Are illegal border crossers jumping the queue?
One of the most difficult things for any politician to do is to tell the whole truth. When defending a policy position, they will often repeat selective facts, while not mentioning other facts that put things in perspective.
Such is the case when the federal government says that asylum seekers from the United States are not queue jumpers. Earlier this year, federal Immigration Minister Ahmed Hussen said, “with respect to so-called queue-jumping … we have told them over and over again there is no such thing…”
From January to October 2018, 17,105 people illegally crossed the border from the United States and requested asylum. Hussen argues that asylum seekers are not queue jumpers because there is “a separate queue” for illegal border crossers who request asylum.
In other words, if Canada is a nightclub, there is a front door and a back door to get in. Illegal border crossers who request asylum are not “butting in line.” They have a different lineup than people who immigrate to Canada legally.
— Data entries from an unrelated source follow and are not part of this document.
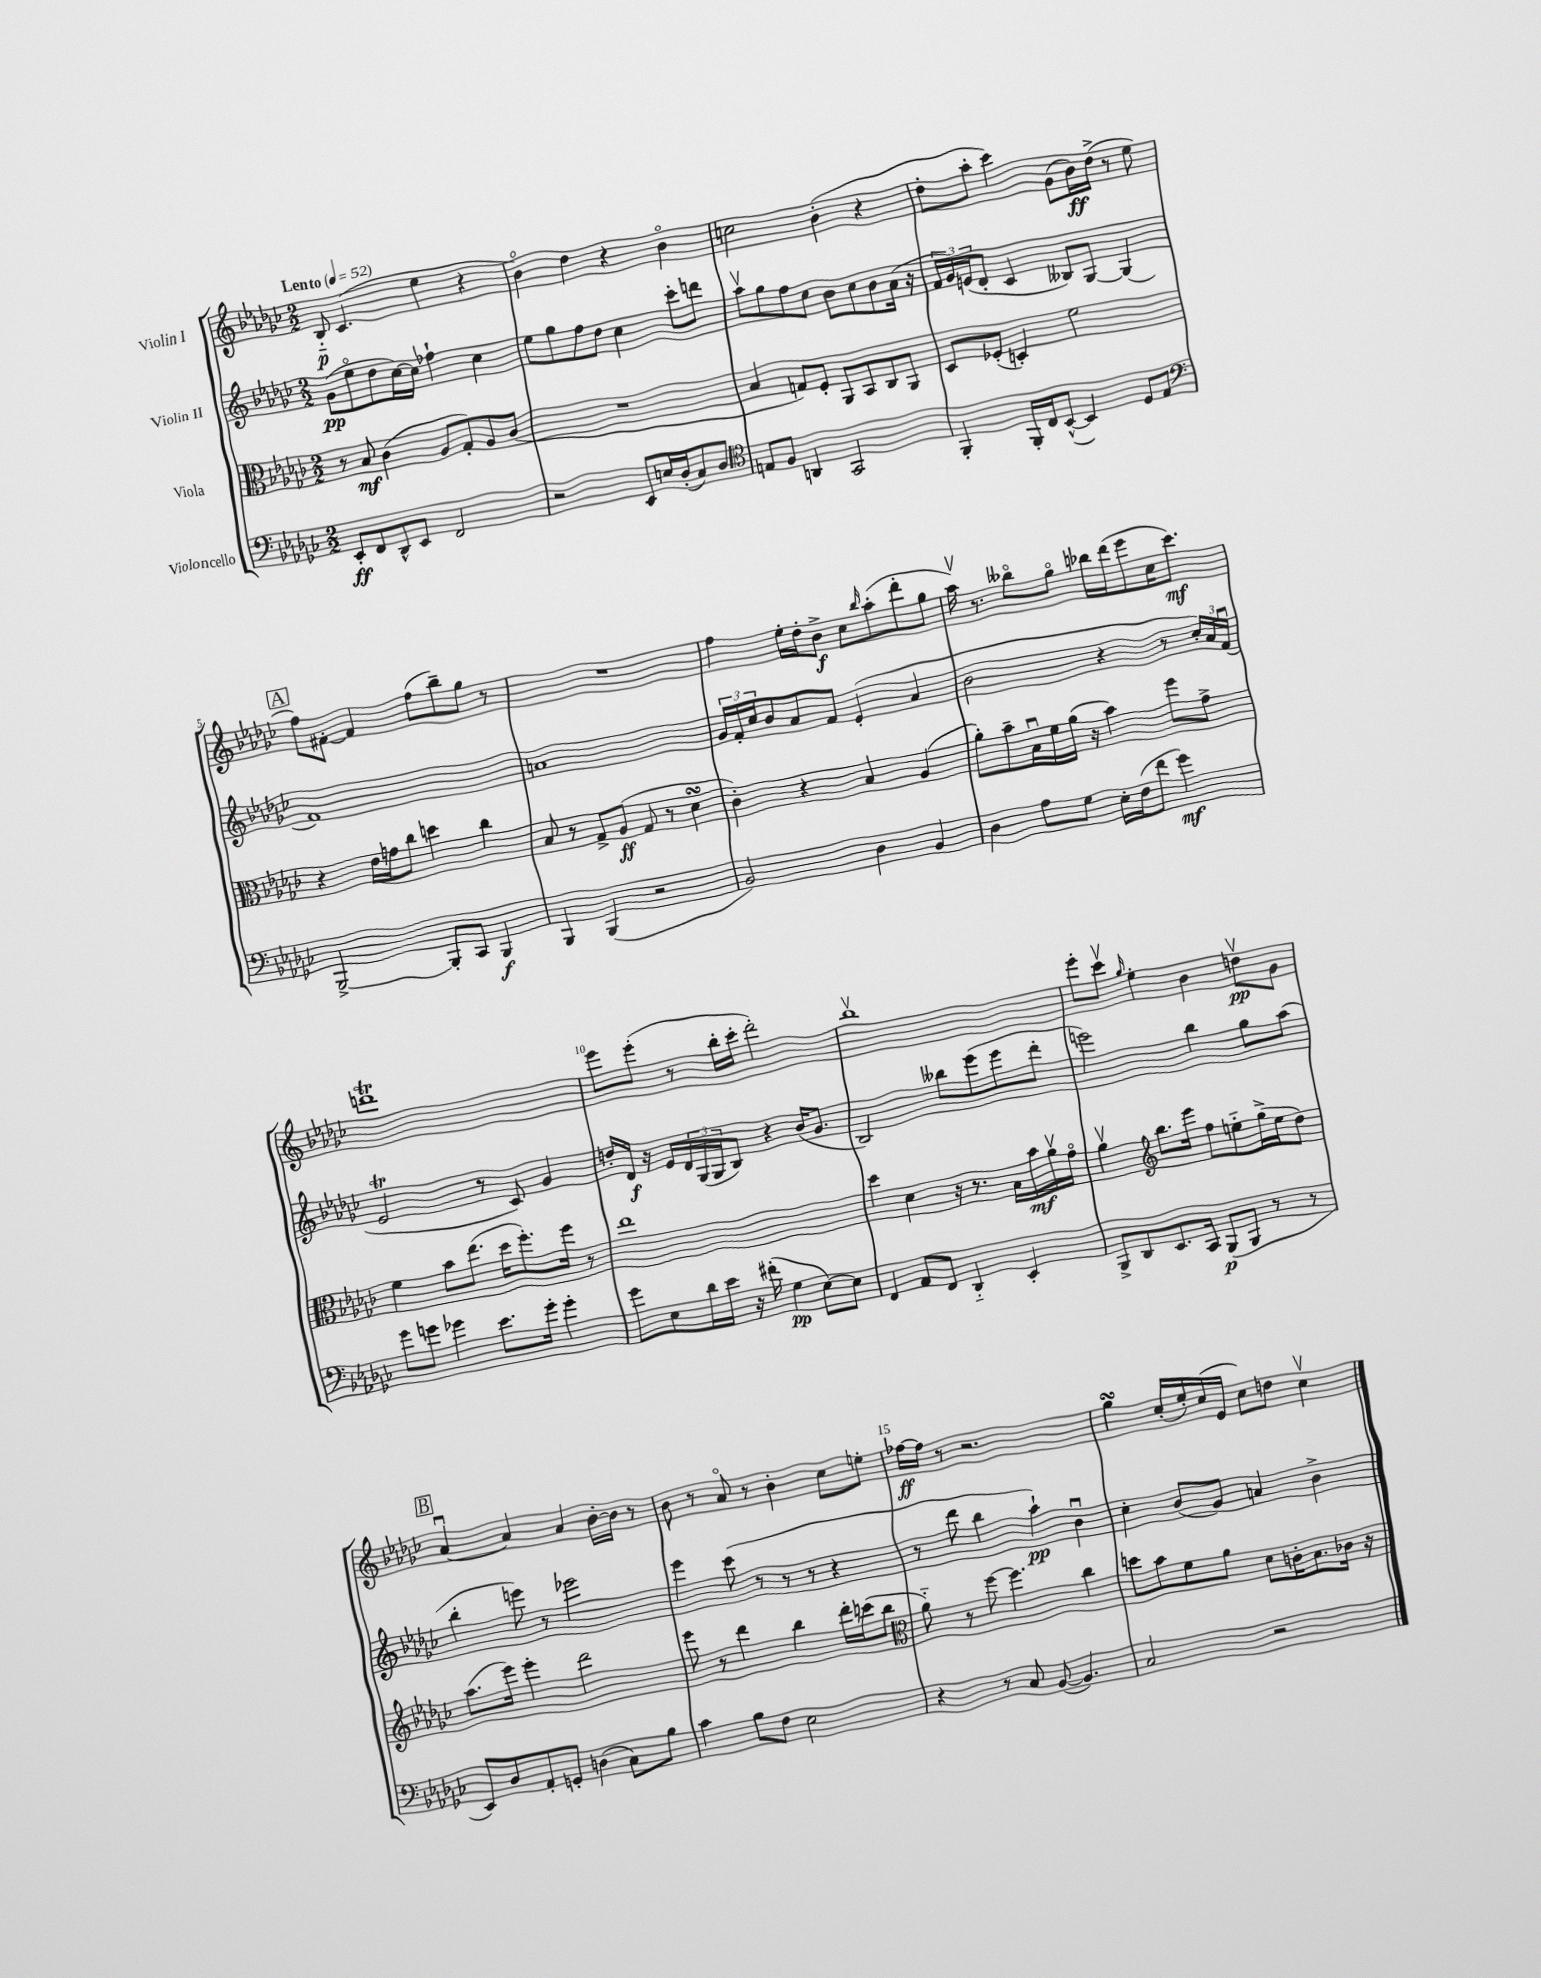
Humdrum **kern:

**kern	**kern	**kern	**kern
*staff4	*staff3	*staff2	*staff1
*clefF4	*clefC3	*clefG2	*clefG2
*k[b-e-a-d-g-c-]	*k[b-e-a-d-g-c-]	*k[b-e-a-d-g-c-]	*k[b-e-a-d-g-c-]
*M2/2	*M2/2	*M2/2	*M2/2
*MM52	*MM52	*MM52	*MM52
8EE-'	8r	(8g-	8B-'~
8FF	8B-	8ee-o	(4.c-
8DD-^^	(4c-	8dd-	.
8EE-	.	[16cc-)	.
.	.	16cc-]	.
2FF	8A-	4ff-`	4ee-
.	8G-')	.	.
.	8A-	4cc-	4r
.	(8c-	.	.
=	=	=	=
2r	1r	8ee-	4b-o)
.	.	8gg-	.
.	.	8ff	4dd-
.	.	8dd-	.
8EE-	.	4cc-	4r
16E	.	.	.
(16D-'	.	.	.
8C-)	.	8ccc-'	4b-o
8D-	.	8ddd	.
=	=	=	=
*clefC4	*	*	*
8E	4B-	8aa-v	2cc
8F	.	8gg-	.
4AA	8G)	8ff	.
.	8F'	8cc-	.
2GG-	8AA-	8b-	(4b-'
.	8BB-	8cc-	.
.	8C-	8b-	4r
.	8AA-	(16a-	.
.	.	16r	.
=	=	=	=
4FF'	8D-	24f	8dd-'
.	.	24g-)	.
.	.	(24e	.
.	(8F-'	8d-'	8aa-'
16FF'	4D')	4c-	4ccc-)
16C-	.	.	.
([8BB-^^	.	.	.
4BB-])	2f	8B--)	(8g-
.	.	[8G-	16b-)
.	.	.	(16dd-^
8D-	.	(4G-]	8r
8E-	.	.	8ee-
=	=	=	=
*clefF4	*	*	*
[2BBB-^	4r	1f)	8ff)
.	.	.	[8f#'
.	16e-	.	4f#]
.	16g	.	.
.	8cc-	.	.
8BBB-']	4dd	.	(8ff
8CC-	.	.	8bb-~)
4BBB-	4cc-	.	8gg-
.	.	.	8r
=	=	=	=
4BBB-	8B-	1a	1r
.	8r	.	.
(4BBB-	8G-^	.	.
.	(8A-	.	.
2r	8G-	.	.
.	8r	.	.
.	4d-	.	.
=	=	=	=
2BB-)	4c-')	24g-	4ff
.	.	24f'	.
.	.	24cc-	.
.	.	8b-	.
.	4r	8a-	16ee-'
.	.	.	16dd-'
.	.	8f	8b-^
4D-	4B-	(4e-'	8cc-
.	.	.	16qqbb-
.	.	.	(8aa-'
4BB-	(4A-	4a-	8ddd-'
.	.	.	8gg-
=	=	=	=
4D-	8a-')	2b-	16aa-v)
.	.	.	8.r
.	8b-~	.	.
8A-	16B-u	.	8bb--o
.	16f	.	.
8G-	(16a-	.	8gg-o
.	16r	.	.
16E-'	4b-)	4r	16bb-
(16F	.	.	(16ddd-
8f	.	.	8eee-
4g-)	8ff	8r	16cc-
.	.	.	8.ccc-)
.	8g-^	24cc-')	.
.	.	24a-	.
.	.	(24fu	.
=	=	=	=
8g-	4f	2e-	1ddd
8g	.	.	.
4g-	8b-	.	.
.	(8.ee-	.	.
8.e-	.	8r	.
.	16dd-	.	.
.	8.ff')	8c-)	.
16g-'	.	.	.
4g-'	.	4g-	.
.	16ff	.	.
.	8r	.	.
=	=	=	=
8g-	1ee-	16dd'	8eee-
.	.	16d-	.
8E-	.	16r	(8eee-'
.	.	16e-	.
16d-	.	24d-	8r
.	.	(24G-	.
16e-	.	.	.
.	.	24G-	.
16r	.	8B-)	16bb-'
(16f#'	.	.	16ccc-'
4G-	.	4r	2ddd-')
[8E-)	.	(16b-	.
.	.	8.g-	.
8E-]	.	.	.
=	=	=	=
4FF	4dd-	2B-)	1bb-v
8AA-	4d-	.	.
8FF	.	.	.
4DD-'~	16r	8bb--	.
.	8.r	.	.
.	.	(8eee-	.
4EE-'	16B-	8eee-	.
.	16b-	.	.
.	16a-v	8ddd-'	.
.	16g-o	.	.
=	=	=	=
8BBB-^	4a-v	2eee)	8eee-'
8DD-	.	.	8ccc-v
*	*clefG2	*	*
.	.	.	16qqgg-
8.EE-	8.bb-	.	4ee-'
16CC-	16eee-	.	.
(8BBB-	8ff	4bb-	4b-
8BBB-	8ee'~	.	.
8r	(16gg-^	8gg-	8ddv
.	16ee	.	.
8r	8dd-)	(8aa-	8g-
=	=	=	=
8EE-)	(8.aa-	4bb-'	[4a-u
8D-	.	.	.
.	16eee-)	.	.
8AA-'	4eee-'	8eee)	4a-]
8GG'	.	8r	.
(4D	2ddd-	2eee-	4a-
8C-)	.	.	[16b-'
.	.	.	16b-]
8B-	.	.	8r
=	=	=	=
4c-	8eee-	4eee-	8b-
.	8r	.	8r
8B-	4ddd-	(8ccc-	8a-o
8F	.	8r	8r
2E-	4bb-	8r	4b-'
.	.	8r	.
.	16ddd-'	4r	8cc-
.	(16ccc	.	.
.	8bb-	.	8ee'
=	=	=	=
*	*clefC3	*	*
4r	8a-'~)	8r	[16ff-
.	.	.	16ff-]
.	8r	8ddd-	8r
8r	[8ff	4bb-	2.r
8C-	4.ff]	.	.
([8BB-	.	4aa-`)	.
4.BB-])	.	.	.
.	4cc-	4b-u	.
=	=	=	=
2C-	8dd	4cc-'	4gg-
.	8b-	.	.
.	8f	(8b-	(16cc-'
.	.	.	16ee-')
.	8a-	8g-)	(16cc-
.	.	.	16e-
2r	8d-	4a	8cc-)
.	16c'	.	8dd
.	8.B-	.	.
.	.	4b-^	4cc-v
.	16c-	.	.
.	16r	.	.
==	==	==	==
*-	*-	*-	*-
While Hussen is technically correct that asylum seekers are not jumping the queue, it is a distinction without a difference. On average, it takes 6 to 12 months to immigrate to Canada. (The processing time for a permanent resident card is currently 53 days, but there are additional steps that must be taken before submitting an application.)
An illegal border crosser doesn’t have to wait 6 to 12 months to live in Canada. They can wake up in the morning in the United States and be in Canada before the day is over. If they are eligible to make an asylum claim, they get to stay until their claim is heard, a process that takes more than a year.
Even if an illegal border crosser does not delay the application of someone who wants to immigrate to Canada, they have entered the country 6 to 12 months earlier than the person who follows the legal process. Hence, an illegal border crosser from the United States is equivalent to a queue jumper. They have leapfrogged into Canada ahead of the people who are waiting to immigrate.
In reality, most asylum seekers from the United States who appear at a legal port of entry would be denied entry into Canada under the Safe Third Country Agreement (STCA). Knowing this, they make an illegal crossing instead.
Illegal border crossers can request asylum due to a loophole in the STCA. Under the agreement, “persons seeking refugee protection must make a claim in the first country they arrive in … unless they qualify for an exception…” However, the agreement only applies to people who enter Canada at land border crossings or by train or at an airport. This loophole needs to be closed.
If the STCA were renegotiated, illegal border crossers could be arrested, detained, given due process, and if found guilty of illegal entry, they would be returned to the United States.
Another option is to simply pass legislation, so that illegal border crossers from the United States cannot request asylum. Such a measure would not violate the 1951 Refugee convention. According to James Bisset, a former head of Canada’s Immigration Service, “Canada has chosen to enact laws and regulations that go above and beyond what is required by the Convention.”
While Article 31 states that “Contracting States cannot impose penalties” (i.e., fines or prison time) on asylum seekers who enter a country illegally, it does not prohibit a state from deporting them. Article 33 only prohibits a state from deporting most refugees to a place where their “life or freedom would be threatened.”
A sovereign nation has the right to control its borders and who it allows to immigrate. Unfortunately, Canada has a defacto open borders policy when it comes to asylum seekers. The federal government can stop the flow of illegal border crossings by only allowing people to request asylum if they do so at a legal port of entry.